The many film adaptions of Godzilla show off the fictitious sea monster at anywhere between 50 and 120 meters tall, while this iteration of Godzilla is a mere 20 meters tall, 25 meters wide, and 55 meters long.
While that may not be quite as huge as the real deal, it’s still pretty big. The famous Godzilla head on the Toho Building in Tokyo’s Shinjuku Ward, by comparison, is only about 40 feet tall.
Originally slated to debut this year at the Nijigen no Mori theme park, the massive project has faced delays due to the ongoing COVID-19 pandemic. New photos, however, suggest progress has been consistent on the behemoth lizard.
So far, the entire front portion of the monster’s head looks to be complete, featuring a mouthful of fearsome, jagged teeth and some creepy eyeballs. There are still plenty of backhoe machines on-site, and there’s enough scaffolding around the site to support a rollercoaster, so presumably the neck and shoulders need some more work. (It doesn’t look like a full body is part of the plan).
When the “Godzilla Interception Operation” attraction is complete, it’ll be a must-visit for Godzilla enthusiasts.

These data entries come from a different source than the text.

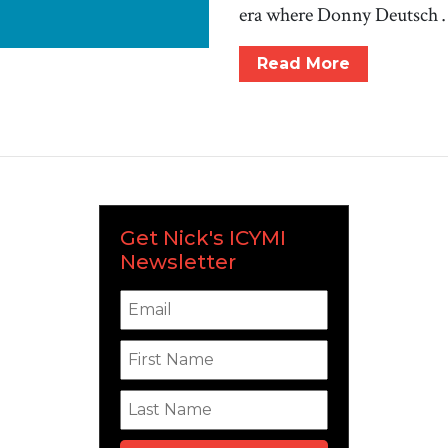
era where Donny Deutsch
Read More
Get Nick's ICYMI
Newsletter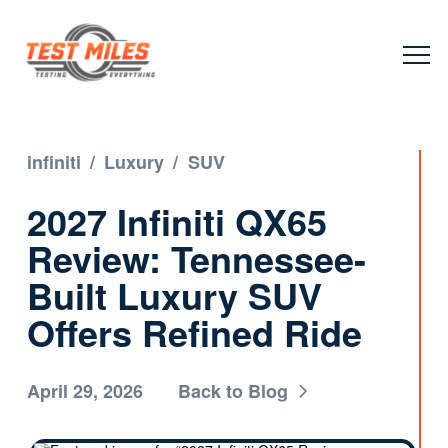
infiniti
/
Luxury
/
SUV
2027 Infiniti QX65
Review: Tennessee-
Built Luxury SUV
Offers Refined Ride
April 29, 2026
Back to Blog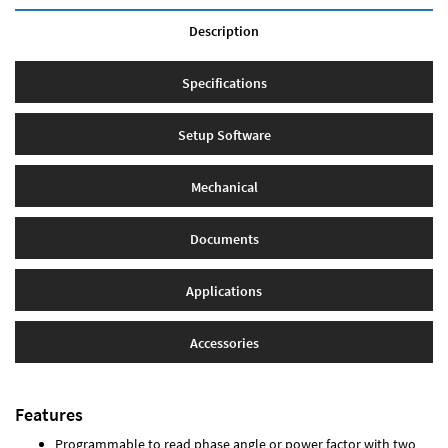
Description
Specifications
Setup Software
Mechanical
Documents
Applications
Accessories
Features
Programmable to read phase angle or power factor with two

The park will feature the world’s first full-fledged, permanent Godzilla museum, a zipline that sends you straight into the monster’s mouth, and a shooting game where you, presumably, try to kill the beast.
Plus, the setup is actually based in Godzilla’s real hometown: Awaji Island in Hyogo Prefecture.
— kazz50 (@horohoro_no_mi) September 21, 2020
“The legendary figure of Godzilla was first confirmed at the beginning of the Meiji era when a typhoon hit Awaji Island,” according to one blog post on the theme park’s website. “Godzilla, who appeared with the high waves, roamed the island, causing tremendous damage.”
And there’s your dose of frightening realism for the day.